Has anyone noticed that all of the Win32 documentation has something like this for each API:

Return Values

If the function succeeds, the return value is NO_ERROR.

If the function fails, the return value is one of the following error codes.

Value

Meaning

ERROR_INVALID_PARAMETER

Something about the ERROR_INVALID_PARAMETER error

Other

A system error code defined in WinError.h.

 I can’t think of the number of people who have complained about the last line in the table.  Why on Earth can’t Microsoft bother to document the errors returned from this API anyway?  Are they being stupid or something?

Actually the answer’s somewhat simpler.  We’ve been burned by doing this in the past, and we’re not willing to get burned again.

One of the pieces of memorabilia I have on my desk is a copy of the MS-DOS 2.0 reference manual (published by Microsoft in 1984).  On page 1-143, near the description of the Create Handle API (the MS-DOS equivilant of open()).  It indicates that the API has the following return values:

                        Carry set:
                        AX
                                    3 = Path not found
                                    4 = Too many open files
                                    5 = Access denied

That’s it.  Microsofts (and IBMs) documentation specified the complete set of errors returned by all the DOS APIs.  We told all our customers that the ONLY error codes that the INT 21, 0x3DH API would return are errors 3, 4, and 5.  And you know what?  Our customers believed us, and they wrote their apps with that assumption.
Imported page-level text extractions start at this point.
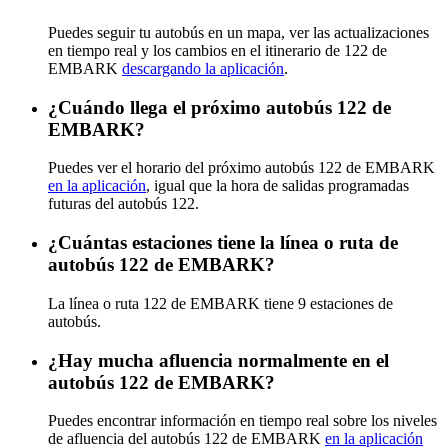
Puedes seguir tu autobús en un mapa, ver las actualizaciones
en tiempo real y los cambios en el itinerario de 122 de
EMBARK
descargando la aplicación
.
¿Cuándo llega el próximo autobús 122 de
EMBARK?
Puedes ver el horario del próximo autobús 122 de EMBARK
en la aplicación
, igual que la hora de salidas programadas
futuras del autobús 122.
¿Cuántas estaciones tiene la línea o ruta de
autobús 122 de EMBARK?
La línea o ruta 122 de EMBARK tiene 9 estaciones de
autobús.
¿Hay mucha afluencia normalmente en el
autobús 122 de EMBARK?
Puedes encontrar información en tiempo real sobre los niveles
de afluencia del autobús 122 de EMBARK
en la aplicación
Well, along came DOS 3.1, which added support for networking.  And with that came a whole host of ways for the APIs to fail.  Things like “Network path not found” (the file is on a server and the server’s down).  Or “Sharing Violation” (someone else has the file open and they’re not letting you access the file).

Originally, the DOS developers just returned the new error codes, thinking that most app authors were smart enough to realize that there might be other error codes returned from the APIs in the future.  And we started testing.
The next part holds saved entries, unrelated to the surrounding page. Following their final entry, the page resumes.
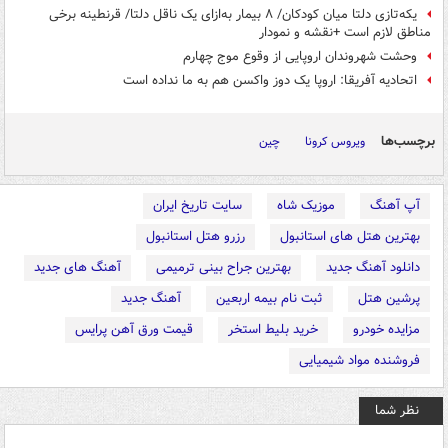
یکه‌تازی دلتا میان کودکان/ ۸ بیمار به‌ازای یک ناقل دلتا/ قرنطینه برخی
مناطق لازم است +نقشه و نمودار
وحشت شهروندان اروپایی از وقوع موج چهارم
اتحادیه آفریقا: اروپا یک دوز واکسن هم به ما نداده است
برچسب‌ها
ویروس کرونا
چین
آپ آهنگ
موزیک شاه
سایت تاریخ ایران
بهترین هتل های استانبول
رزرو هتل استانبول
دانلود آهنگ جدید
بهترین جراح بینی ترمیمی
آهنگ های جدید
پرشین هتل
ثبت نام بیمه اربعین
آهنگ جدید
مزایده خودرو
خرید بلیط استخر
قیمت ورق آهن پرایس
فروشنده مواد شیمیایی
نظر شما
And we discovered just how wrong that assumption was.  Apps crashed left and right.  EVERYONE’S apps crashed.  Why?  Because Microsoft and IBM had told them that they would never see any errors other than 3, 4 or 5.  And since RAM was at an absolute premium on these machines, they didn’t waste valuable code space on useless features like error checking for errors that could never ever be generated.  When your app is going to be running on a machine with 64K of RAM, then defensive programming becomes an optional feature.

So Microsoft invented the DOS error mapping table.  It defined a mapping from all the new error codes into the DOS 2.0 set of error codes.  To find the REAL error code, you called the “Get Extended Error” API which returned you the “real” reason for the failure.

This table still exists in the Longhorn source tree (just for grins, I looked it up the other day).  It’s in the NTVDM logic, so it’s not a part of any of the Win32 logic, but the bottom line is that it’s still there.  And it’s likely that we’ll never be able to get rid of it (at a minimum, we’re not going to be able to get rid of it until we get rid of the 16 bit DOS support, which isn’t gonna happen anytime soon).

And ever since then, Microsoft has refused to completely document the error codes from its APIs.  By not documenting the complete set of error codes possible, it moves the onus of handling new error codes from Microsoft to the application author, where it belongs.